When you get spare time in commercial real estate, the important thing is that you do something of relevance and importance to help you build market share. As a general rule, focus on connecting with new people, property investors, and business leaders.


As you get busier with listings and clients, the frequency of spare time tends to diminish. However, between meetings, or perhaps between property inspections you will always have some spare time to use in a positive way. Spend the extra 10 minutes or half an hour between meetings productively by creating connections and conversations with the right people.


Things consistently change in commercial real estate today. From time to time new leads and opportunities evolve from the relationships that you make and have with other people. Asking questions at the right time or connecting in the right way will help you build listing opportunity.

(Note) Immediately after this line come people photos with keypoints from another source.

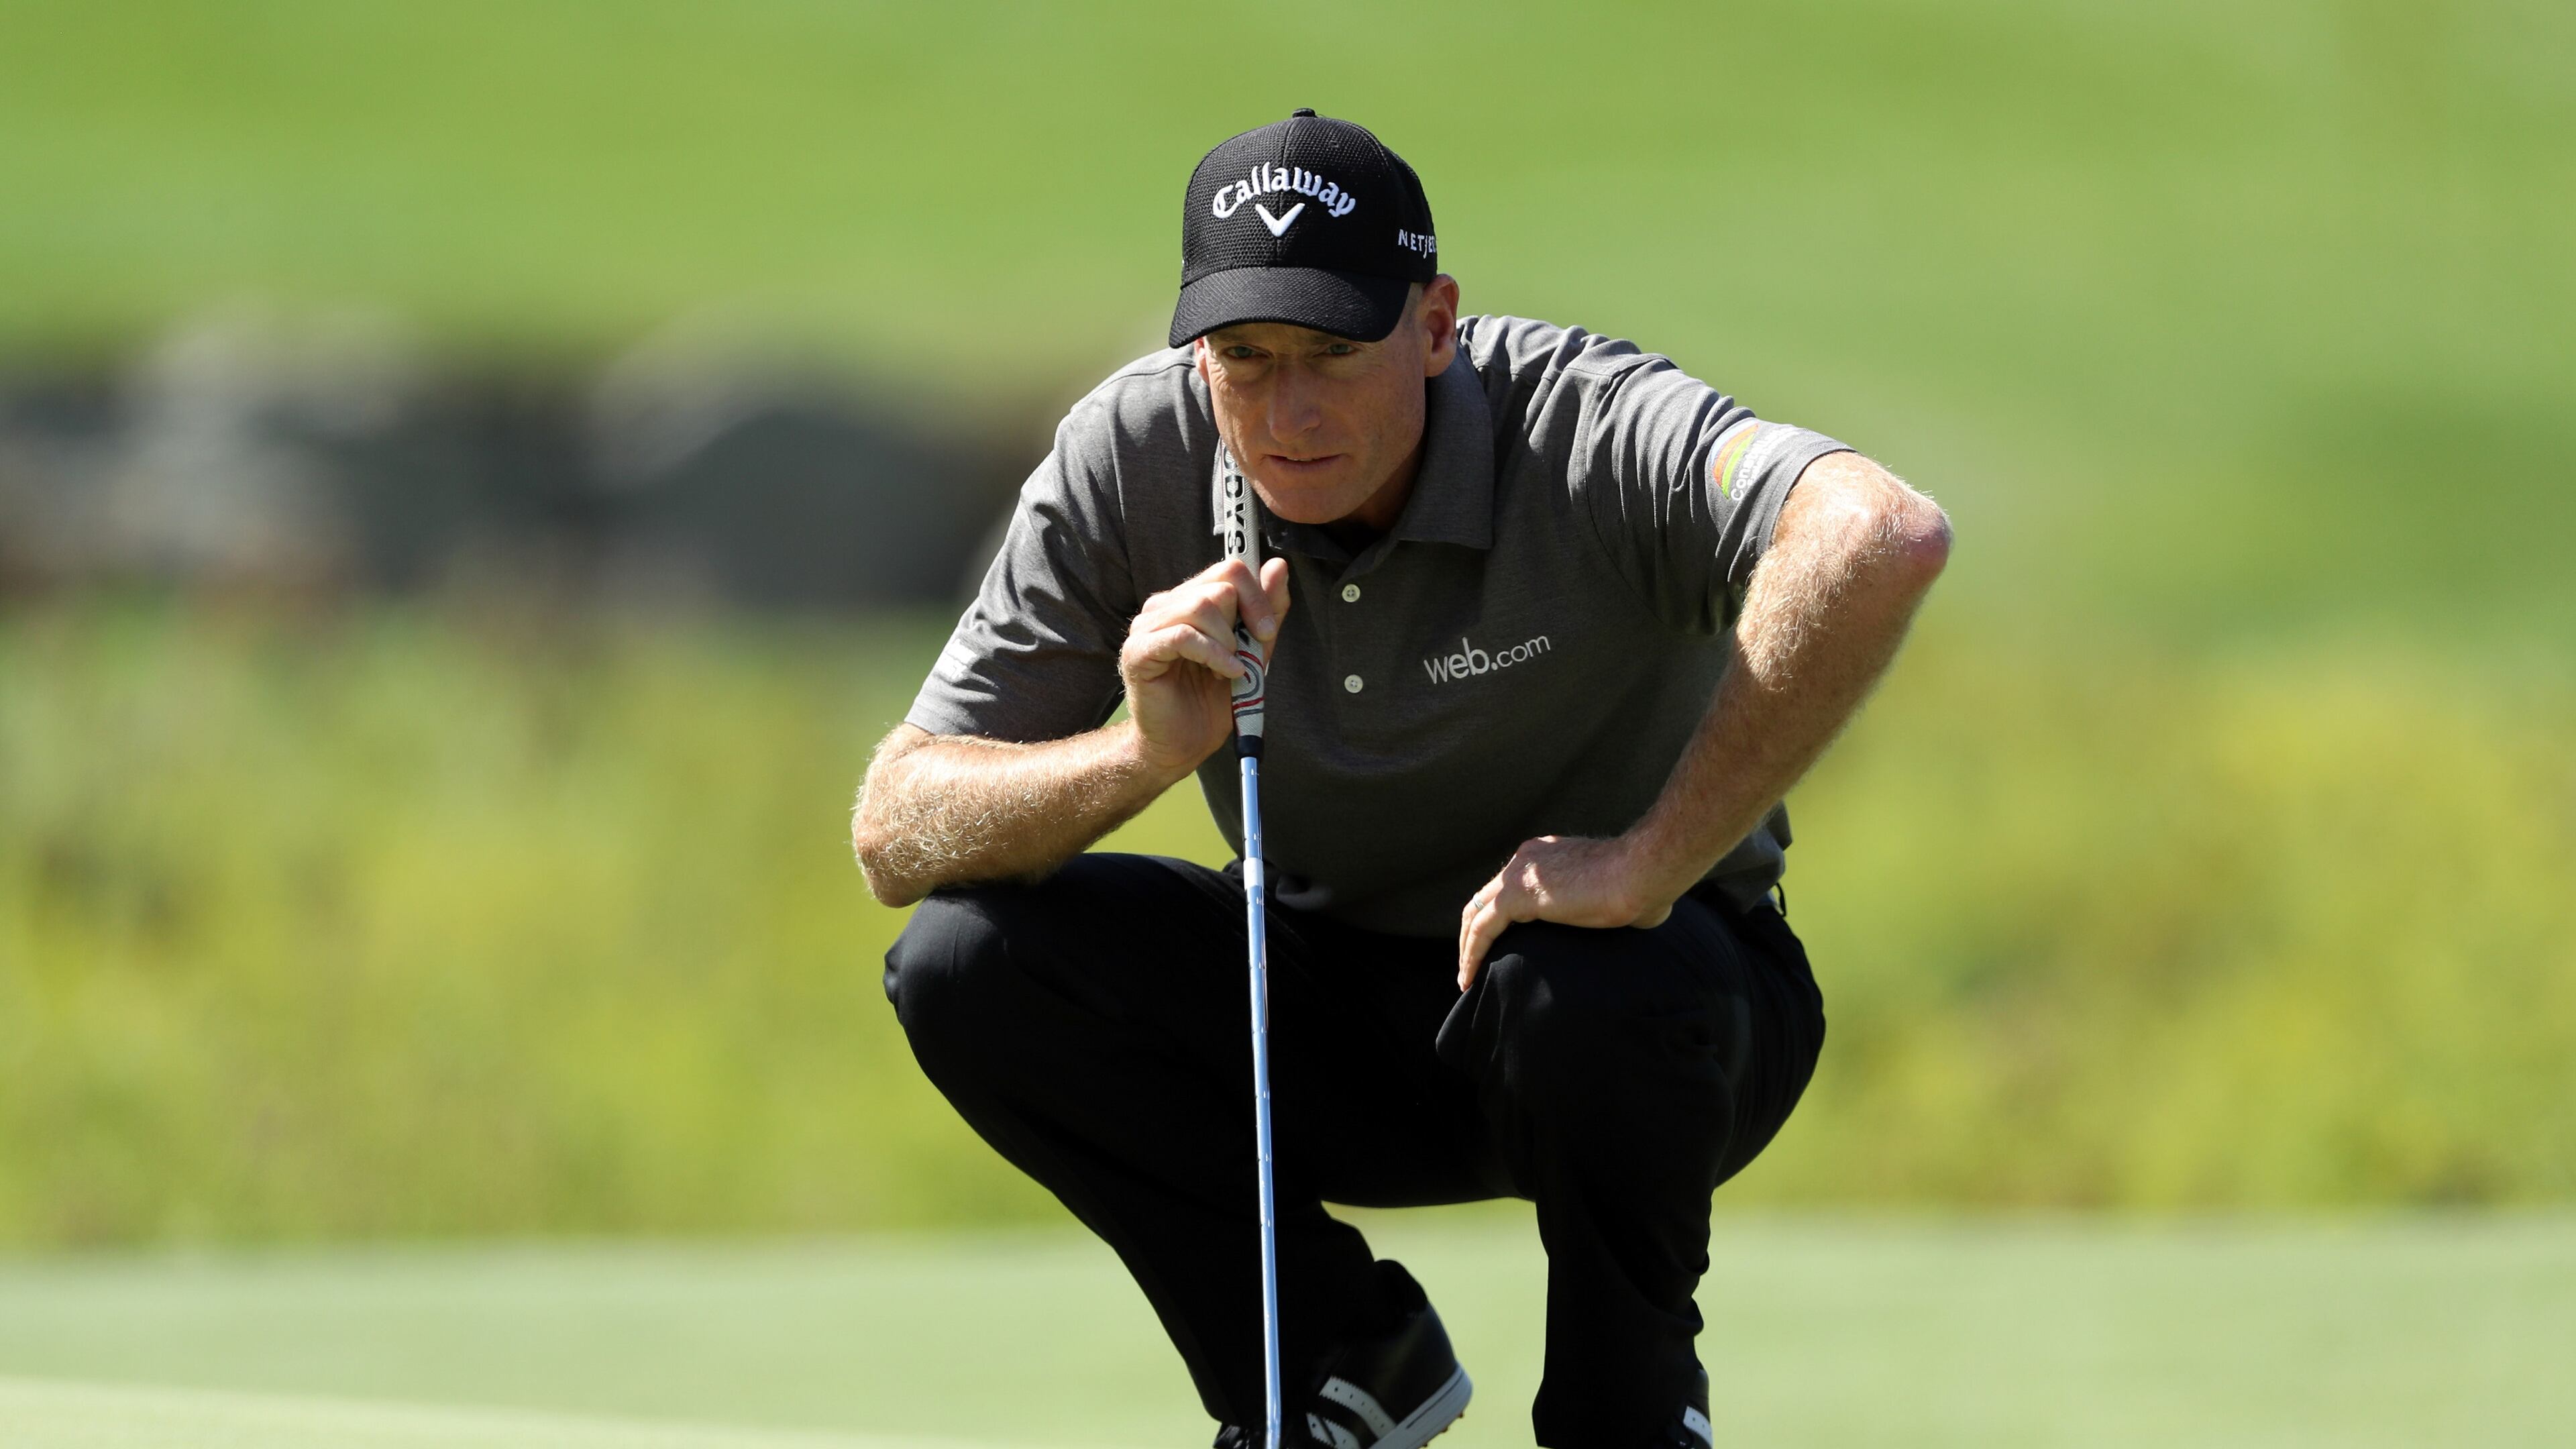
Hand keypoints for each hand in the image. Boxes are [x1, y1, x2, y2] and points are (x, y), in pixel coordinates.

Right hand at [1119, 557, 1289, 778]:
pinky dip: (1214, 654)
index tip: (1266, 631)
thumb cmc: (1211, 699)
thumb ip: (1265, 611)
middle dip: (1244, 622)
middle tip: (1245, 656)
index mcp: (1188, 600)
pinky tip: (1225, 674)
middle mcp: (1164, 607)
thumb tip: (1278, 566)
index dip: (1256, 596)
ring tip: (1228, 671)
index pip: (1228, 570)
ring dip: (1227, 642)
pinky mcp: (1138, 651)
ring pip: (1201, 605)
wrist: (1183, 743)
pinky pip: (1183, 635)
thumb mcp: (1252, 650)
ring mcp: (1147, 627)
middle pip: (1218, 585)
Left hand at [1456, 834, 1676, 989]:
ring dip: (1467, 947)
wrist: (1642, 873)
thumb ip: (1606, 904)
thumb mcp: (1617, 894)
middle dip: (1473, 933)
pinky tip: (1469, 978)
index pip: (1512, 885)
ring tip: (1467, 979)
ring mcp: (1520, 874)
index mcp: (1549, 856)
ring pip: (1475, 914)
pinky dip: (1471, 954)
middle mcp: (1527, 859)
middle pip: (1486, 898)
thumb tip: (1634, 918)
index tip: (1501, 946)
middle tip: (1473, 965)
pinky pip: (1480, 929)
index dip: (1500, 916)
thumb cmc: (1644, 886)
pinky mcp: (1517, 895)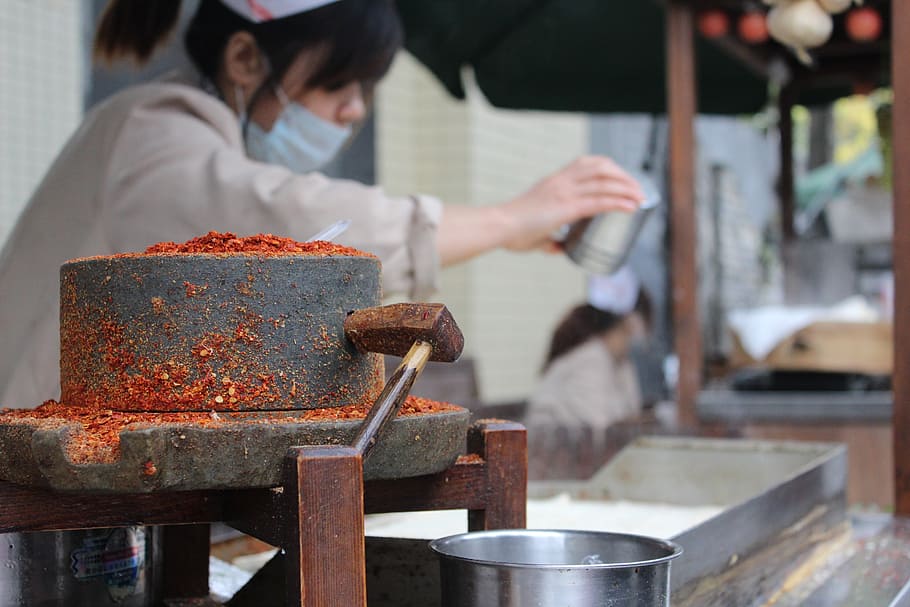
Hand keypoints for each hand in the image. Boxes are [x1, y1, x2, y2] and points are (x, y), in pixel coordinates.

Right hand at [498, 156, 645, 251]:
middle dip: (624, 176)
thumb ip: (549, 238)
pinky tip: (631, 206)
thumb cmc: (512, 229)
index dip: (610, 167)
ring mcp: (564, 193)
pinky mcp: (566, 208)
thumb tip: (558, 248)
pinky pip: (599, 201)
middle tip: (637, 190)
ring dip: (627, 188)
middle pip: (602, 167)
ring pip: (605, 182)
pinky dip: (619, 202)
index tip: (622, 179)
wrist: (499, 227)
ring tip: (640, 197)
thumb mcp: (536, 230)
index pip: (587, 163)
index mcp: (555, 182)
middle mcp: (562, 182)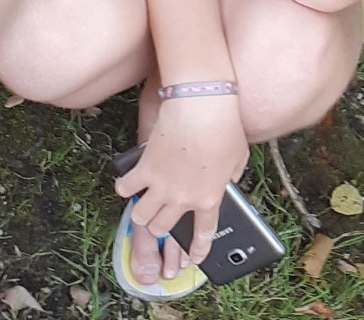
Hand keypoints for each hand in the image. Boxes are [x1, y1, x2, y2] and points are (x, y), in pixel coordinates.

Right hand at [114, 96, 249, 264]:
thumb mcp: (238, 158)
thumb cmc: (224, 127)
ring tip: (144, 204)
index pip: (203, 234)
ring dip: (142, 212)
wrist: (200, 106)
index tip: (194, 257)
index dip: (197, 249)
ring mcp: (161, 187)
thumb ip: (230, 176)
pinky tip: (128, 183)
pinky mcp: (144, 170)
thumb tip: (224, 179)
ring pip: (141, 217)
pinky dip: (125, 187)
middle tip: (161, 217)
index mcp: (209, 199)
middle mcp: (183, 200)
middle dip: (161, 226)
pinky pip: (126, 189)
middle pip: (163, 228)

Most new business opportunities come from established relationships and ongoing conversations. It can take some months if not years for some clients to move to the next stage of property involvement or change. Help them understand that you are the right person for the job. Make sure that you are consistently available when they need you. Keep them fully briefed and appraised when it comes to regional and local property market activities, prices, rents, and upcoming quality listings.


Spare Time Checklist for Agents and Brokers


Here are some of the best ways efficiently use your spare time as a commercial real estate agent or broker:

  1. Make 10 direct cold calls – The telephone is the most convenient way to connect with your market whilst using your time effectively. Some top agents will deliberately set aside time every day to make cold calls, and they also make those calls between meetings.  You are never too busy to make more direct calls to clients and prospects.
  2. Door knock some local businesses – The local business community will be a great source of property market information, leads, and change. The business leaders locally will generally know more about local property issues than you do. They will understand the factors of changes that apply to neighbouring properties, businesses, and landlords.
  3. Send 5 marketing letters – In sending five marketing letters per day, you will have the chance to make direct follow-up phone calls later in the week. The idea here is that the marketing letters ‘open the door’ to the conversation that you can create over the telephone. A telephone conversation should lead to help you understand future property needs with the people that you talk to.
  4. Contact previous clients – Some clients that you have worked for previously may soon be looking for other assistance across sales, purchasing, property management, or leasing. Bring some versatility to the services that you provide. Be prepared to convert one level of business activity to another.
  5. Ask for referrals – There will always be referral opportunities available to the creative agent. If you have successfully serviced a client in a previous transaction, the referral conversation is easy and logical. Contact the people that you have worked with over the years, to see if they can refer you to other people and property activity. It is always a lot easier to create new business through the referral process.


Simple strategies like these can help you use your spare time effectively and efficiently. These simple activities can also assist when it comes to identifying property changes and client needs. Use the telephone to create relevant and real contacts with the best people in your local property market.